“Le cose che voglio” è il singolo che segna il ritorno degli Amari

“Che avete fatto in tutti questi anni, Amari?”
“Siamo andati a letto presto. E poi abbiamo continuato a cercare la formula esatta del pop sbagliato.”
Esce per La Tempesta “Le cose che voglio” il singolo del ritorno degli Amari.
“Le cose che voglio sono cose che non voglio poi davvero.
Succede spesso: si costruiscono interi castelli intorno a qualcosa che, appena si avvicina, perde forma. L’invidia è una lente deformante, il desiderio una specie di eco. Più rimbalza lontano, più sembra importante.
Questa canzone prova a stare in quel punto preciso in cui il miraggio si incrina. Non per distruggerlo, ma per guardarlo senza effetti speciali. Capire che certe distanze non sono una mancanza ma una misura.
Una batteria granitica sostiene i sintetizzatori: ipnotici e finalmente liberi. È un paesaggio sonoro nuovo, ma con la solita urgenza: smontare e rimontare il pop finché non dice qualcosa di noi“.

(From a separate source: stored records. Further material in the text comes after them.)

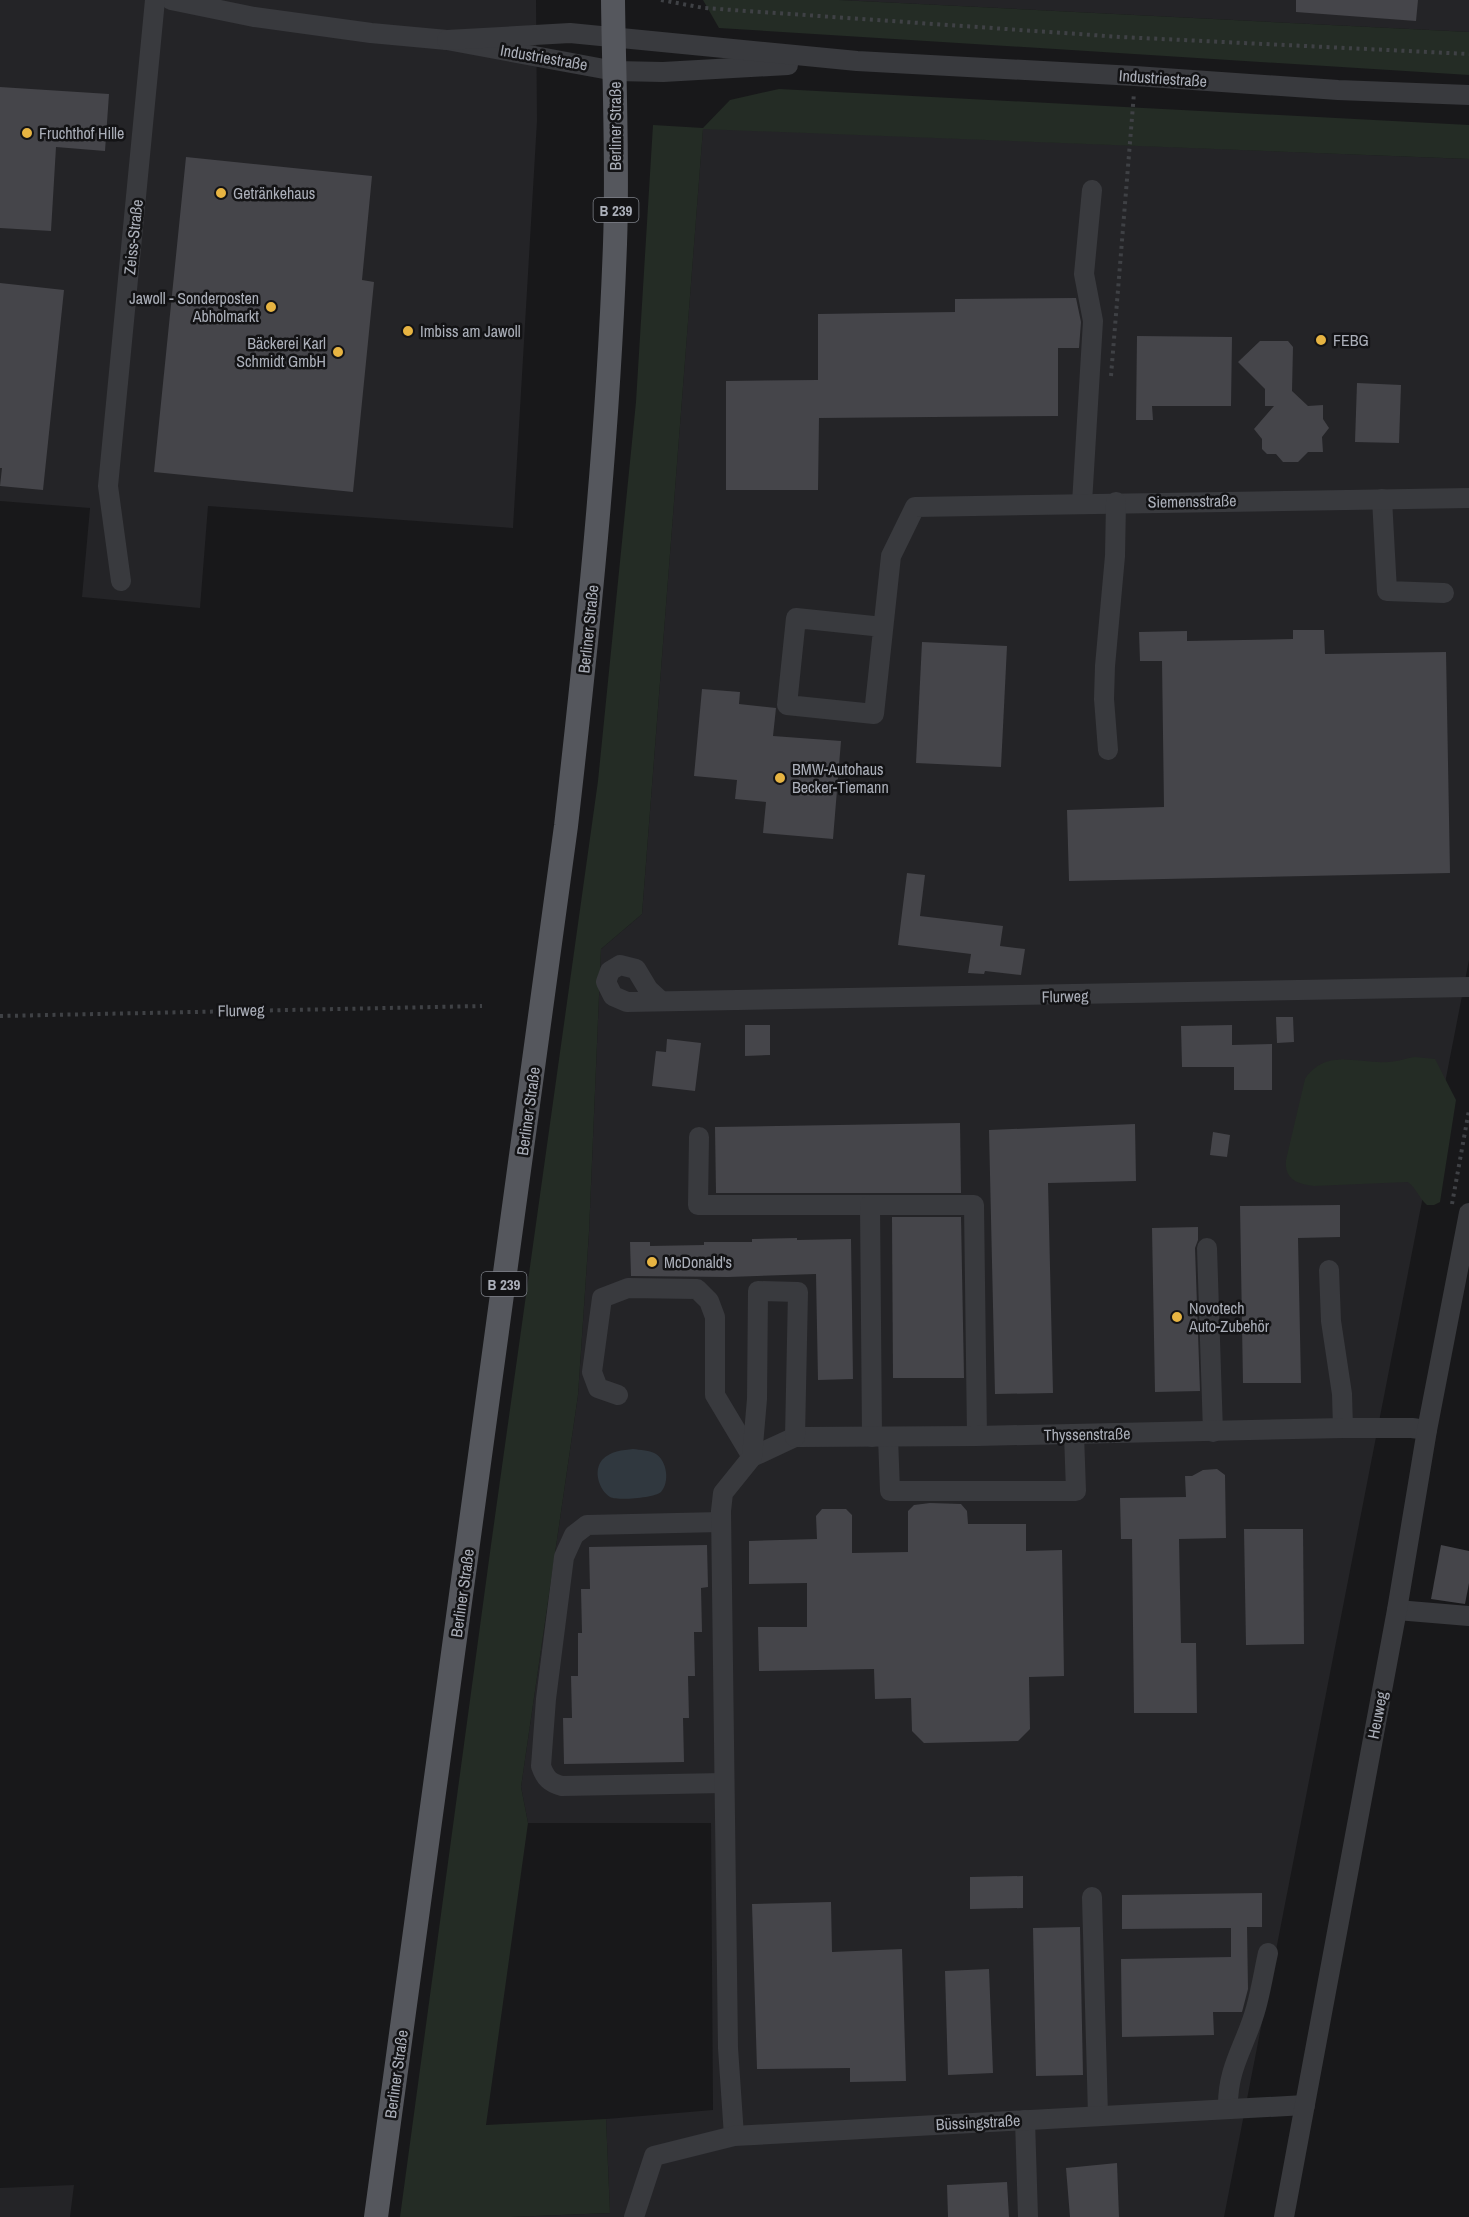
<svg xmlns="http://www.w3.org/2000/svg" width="1469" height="2217" font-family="'Archivo Narrow',sans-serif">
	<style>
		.built { fill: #242427 }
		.green { fill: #242c25 }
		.water { fill: #30383f }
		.building { fill: #45454a }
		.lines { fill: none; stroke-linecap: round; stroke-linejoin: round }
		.path { stroke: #3f4145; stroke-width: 4; stroke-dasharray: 3 4.5; stroke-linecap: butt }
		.minor { stroke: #393a3e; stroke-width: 20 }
		.major { stroke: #55575d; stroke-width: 24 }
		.poi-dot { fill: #e7b442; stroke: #131315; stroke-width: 2 }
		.labels { text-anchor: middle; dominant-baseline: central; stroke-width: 5; stroke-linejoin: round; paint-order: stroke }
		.shield { fill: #131315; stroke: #7d8088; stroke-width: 1.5 }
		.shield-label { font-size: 15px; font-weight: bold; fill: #abafb9 }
		.street-label { font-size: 16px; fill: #abafb9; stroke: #131315 }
		.poi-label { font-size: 16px; fill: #abafb9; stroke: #131315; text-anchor: start }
	</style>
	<rect width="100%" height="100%" fill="#18181a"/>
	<g class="built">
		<path d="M0,0H536L537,121L513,528L208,506L200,608L82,597L90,508L0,501Z"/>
		<path d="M839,0H1469V32Z"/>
		<path d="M703,128L1469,159V960L1224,2217H511L610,2213L606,2119L713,2110L711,1823H528L521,1787L578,1395L589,1232L601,949L642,914Z"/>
		<path d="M74,2185L70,2217H0V2188Z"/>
	</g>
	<g class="green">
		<path d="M703,0H839L1469,32V75L719,28Z"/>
		<path d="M779,89L1469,125V159L703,129L642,914L601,949L589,1232L578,1395L521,1787L528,1823L486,2125L606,2119L610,2213L511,2217H400L491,1545L598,781L636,402L653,125L703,128L730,100Z"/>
		<path d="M1415,1057L1435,1059L1456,1100L1440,1202L1434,1205H1427C1419,1198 1417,1189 1408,1182L1314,1186C1297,1184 1284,1179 1286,1160L1305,1079C1326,1048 1357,1064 1388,1062C1397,1062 1406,1058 1415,1057Z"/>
	</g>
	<path class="water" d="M633,1449C640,1450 650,1450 656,1454C667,1461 670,1482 661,1492C654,1498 618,1501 610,1497C599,1490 593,1471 602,1460C610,1451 623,1450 633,1449Z"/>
	<g class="building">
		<path d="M1296,0H1418L1416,21L1296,12Z"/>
		<path d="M0,87L109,94L105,151L56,147L51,231L0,228Z"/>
		<path d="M186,157L372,176L362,280L374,282L353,492L154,472Z"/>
		<path d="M0,283L64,290L43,490L0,486L2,468H0Z"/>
		<path d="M1076,298L1081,322L1079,348H1058V416L819,418L818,490H726V381L818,380V314L955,312V299Z"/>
		<path d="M1137,336L1232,337L1231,406H1152L1153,420H1136Z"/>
		<path d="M1260,341H1288L1293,347L1292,391L1308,406L1323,405V419L1329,428L1322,437L1323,452H1308L1298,462H1283L1276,454H1267L1262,449V439L1254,429L1274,406H1265V389L1238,362Z"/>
		<path d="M1357,383L1401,385L1399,443L1355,442Z"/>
		<path d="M1293,630H1324L1325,654L1446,652L1450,873L1069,881L1067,810L1164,807L1162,661H1140L1139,632L1187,631V641L1293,639Z"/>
		<path d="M922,642L1007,646L1001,767L916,763Z"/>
		<path d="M702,689L740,692L739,704L776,708L773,736L841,741L833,839L763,833L766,802L735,799L737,780L694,776Z"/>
		<path d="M907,873L925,875L920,916L1003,926L1000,946L1025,949L1021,975L985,971L984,974L968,973L971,954L898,945Z"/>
		<path d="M1276,1017H1293L1294,1042L1277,1043Z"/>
		<path d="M745,1025H770V1055L745,1056Z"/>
		<path d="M1232,1025V1045L1272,1044V1090H1234V1067H1182L1181,1026Z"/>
		<path d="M667,1039L701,1043L695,1091L652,1086L656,1051L666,1052Z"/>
		<path d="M960,1123L961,1193H716L715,1127Z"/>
		<path d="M1135,1124L1136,1181L1048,1183L1053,1393L995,1394L989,1130Z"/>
		<path d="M1213,1132L1230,1135L1227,1157L1210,1155Z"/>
		<path d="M1340,1205V1237L1298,1238L1301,1383H1243L1240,1206Z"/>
		<path d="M892,1217H961L964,1378H893Z"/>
		<path d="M1198,1227V1240L1195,1248L1200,1391L1155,1392L1152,1228Z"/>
		<path d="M797,1238V1240L851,1239L853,1379L818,1380L816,1274L728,1277L631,1276L630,1242H650V1246L704,1245V1242H752V1239Z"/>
		<path d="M1217,1469L1225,1475L1226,1538L1179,1539L1181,1643H1196L1197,1713H1134L1132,1539H1121L1120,1498L1186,1497L1185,1476H1192L1203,1470Z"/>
		<path d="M930,1503L961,1504L967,1511L968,1524H1026V1551L1062,1550L1064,1676L1029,1677L1030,1729L1018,1741L924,1743L912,1731L911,1698L875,1699L874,1669L759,1671L758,1627H807V1583L749,1584V1541L817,1539L816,1516L822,1509H846L852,1515V1553L908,1552V1511L914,1505Z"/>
		<path d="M1244,1529H1303L1304,1644L1246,1645Z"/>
		<path d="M707,1545L708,1587L701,1588L702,1632H694L695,1676H688L689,1718H683L684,1762L564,1764L563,1718H572L571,1676H578V1633H582L581,1589H590L589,1547Z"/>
		<path d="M1441,1545L1469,1551V1583L1465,1604L1431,1599Z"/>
		<path d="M1023,1876V1908L970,1909V1877Z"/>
		<path d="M1262,1893V1927H1247L1248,1989L1242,2012H1213L1214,2035L1122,2037L1121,1959L1231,1957V1928L1122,1929V1895Z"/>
		<path d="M831,1902L832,1952L902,1949L906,2081L850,2082V2068L757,2069L752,1904Z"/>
		<path d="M1080,1927L1083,2075L1036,2076L1033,1928Z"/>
		<path d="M989,1969L993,2073L948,2075L945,1971Z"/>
		<path d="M1117,2163L1119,2217H1070L1066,2168Z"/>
		<path d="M1007,2182L1009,2217H948L947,2185Z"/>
	</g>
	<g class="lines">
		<g class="path">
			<path d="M661,0L704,8L1121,37L1469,54"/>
			<path d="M1111,376L1134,93"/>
			<path d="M0,1016L482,1006"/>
			<path d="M1452,1204L1469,1110"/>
		</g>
		<g class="minor">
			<path d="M171,0L254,17L371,33L447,40L615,71L663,72L788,65"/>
			<path d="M447,40L570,33L857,61L1135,76L1338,90L1469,95"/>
			<path d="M1382,499L1387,591L1444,593"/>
			<path d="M1082,503L1093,321L1084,274L1092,190"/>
			<path d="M121,581L108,486L155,0"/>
			<path d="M883,627L796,618L787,705L874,714L891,556L915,507L1469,498"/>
			<path d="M1108,750L1104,699L1105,666L1115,556L1116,502"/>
			<path d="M661,1001L648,989L636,969L620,965L610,971L606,982L613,996L627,1002L1469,987"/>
			<path d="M699,1137L698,1205H870"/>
			<path d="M1207,1248L1213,1432"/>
			<path d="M1329,1270L1331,1321L1342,1394L1343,1428"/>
			<path d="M618,1395L598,1388L592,1372L602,1298L628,1288L697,1289L709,1301L715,1317V1395L752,1457"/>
			<path d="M872,1437L870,1205H974L977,1436"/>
			<path d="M888,1437L890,1491H1076L1074,1434"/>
			<path d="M752,1457L795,1437H803L977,1436L1343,1428H1412L1427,1430"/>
			<path d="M721,1522L587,1525L574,1535L564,1557L546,1699L541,1766C545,1778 550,1783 562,1786L724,1783"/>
			<path d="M1397,1610L1469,1616"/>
			<path d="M1092,1897L1098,2115"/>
			<path d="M1228,2108C1227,2067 1246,2045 1256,2008C1261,1990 1264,1971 1268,1953"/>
			<path d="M1025,2120L1028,2217"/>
			<path d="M734,2136L728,2048L721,1511L723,1493L752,1457L757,1399L758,1291L798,1292L795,1437"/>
			<path d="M634,2217L654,2156L734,2136L1305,2105"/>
			<path d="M1284,2217L1397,1610L1427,1430L1469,1213"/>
		</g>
		<path class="major" d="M376,2217L566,826C588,633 608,439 615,244C618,163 614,81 613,0"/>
	</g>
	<g class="poi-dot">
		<circle cx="27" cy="133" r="6"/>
		<circle cx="221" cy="193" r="6"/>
		<circle cx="271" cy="307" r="6"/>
		<circle cx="408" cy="331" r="6"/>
		<circle cx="1321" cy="340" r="6"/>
		<circle cx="338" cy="352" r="6"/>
		<circle cx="780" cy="778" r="6"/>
		<circle cx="652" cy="1262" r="6"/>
		<circle cx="1177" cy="1317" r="6"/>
	</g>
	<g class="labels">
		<g class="shield">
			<rect x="593.5" y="198" width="45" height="24" rx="4.5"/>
			<rect x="481.5" y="1272" width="45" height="24" rx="4.5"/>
		</g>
		<g class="shield-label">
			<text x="616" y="210">B 239</text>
			<text x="504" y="1284">B 239</text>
		</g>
		<g class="street-label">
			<text transform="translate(544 57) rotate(10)">Industriestraße</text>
			<text transform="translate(1163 78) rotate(4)">Industriestraße</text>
			<text transform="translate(615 126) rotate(-90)">Berliner Straße</text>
			<text transform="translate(133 237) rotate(-84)">Zeiss-Straße</text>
			<text transform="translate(1192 501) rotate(-1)">Siemensstraße</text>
			<text transform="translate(588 629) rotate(-84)">Berliner Straße</text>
			<text transform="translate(1065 996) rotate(-1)">Flurweg</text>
			<text transform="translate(241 1010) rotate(-1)">Flurweg</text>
			<text transform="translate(528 1111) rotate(-82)">Berliner Straße</text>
			<text transform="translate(1087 1434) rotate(-1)">Thyssenstraße</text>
			<text transform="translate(462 1593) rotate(-82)">Berliner Straße</text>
			<text transform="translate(1377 1715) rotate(-79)">Heuweg</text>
			<text transform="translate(396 2074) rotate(-82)">Berliner Straße</text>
			<text transform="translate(978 2122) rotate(-3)">Büssingstraße</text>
		</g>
		<g class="poi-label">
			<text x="39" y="133">Fruchthof Hille</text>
			<text x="233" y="193">Getränkehaus</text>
			<text x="259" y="298" text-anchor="end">Jawoll - Sonderposten<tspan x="259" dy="18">Abholmarkt</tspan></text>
			<text x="420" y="331">Imbiss am Jawoll</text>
			<text x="1333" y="340">FEBG</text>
			<text x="326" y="343" text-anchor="end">Bäckerei Karl<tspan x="326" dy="18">Schmidt GmbH</tspan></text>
			<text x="792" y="769">BMW-Autohaus<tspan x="792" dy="18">Becker-Tiemann</tspan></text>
			<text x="664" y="1262">McDonald's</text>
			<text x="1189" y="1308">Novotech<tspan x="1189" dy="18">Auto-Zubehör</tspan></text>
		</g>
	</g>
</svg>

Sono ormai 25 anni che gli Amari – band friulana che ha visto cambiare diverse line-up, ma che si è sempre articolata intorno allo storico nucleo composto da Davide “Pasta” Piva, Dario “Dariella” Moroldo e Francesco “Cero” Ceravolo – affinano la propria personale visione della musica pop, spaziando con naturalezza fra influenze musicali distanti e assimilando nel tempo suoni nuovi e vecchie scoperte.
La loro musica è stata definita in molti modi, usando un sacco di parole (pop, rock, dance, cantautorato, indie, hip hop, elettronica, r’n’b…), cercando di fotografare una traiettoria in costante mutamento, un mutamento cercato ma forse non del tutto chiaro neanche agli Amari stessi.
Se si ascoltano in sequenza i loro album in studio, dall’esordio di “Corporali” (1999) fino al più recente “Polverone” (2017), ci si rende conto che una matrice comune c’è, un’ostinata ricerca di decostruire e ricostruire la canzone pop, unendo testi intimi e personali a melodie appiccicose e sonorità eclettiche, ma c’è anche un’evoluzione che segue il percorso biografico di persone che in tutti questi anni sono cresciute, hanno cambiato case, città, lavori e compagne, hanno messo su famiglie, ma che nonostante questo (o forse proprio per questo) vedono nella musica il miglior diario possibile in cui annotare “tutte le sconfitte” (questa sarebbe una citazione da “Bolognina revolution”, contenuta in “Grand Master Mogol”, il loro album più noto e apprezzato).
Probabilmente è proprio la forza dei loro testi, che alternano fulminanti epifanie generazionali a momenti più astratti, poetici e talvolta giocosi in cui perdersi nella ricerca di una chiave interpretativa, ad aver riunito intorno a loro un pubblico fedele, e a permettere che si esibissero per anni nei principali festival e club di tutta Italia.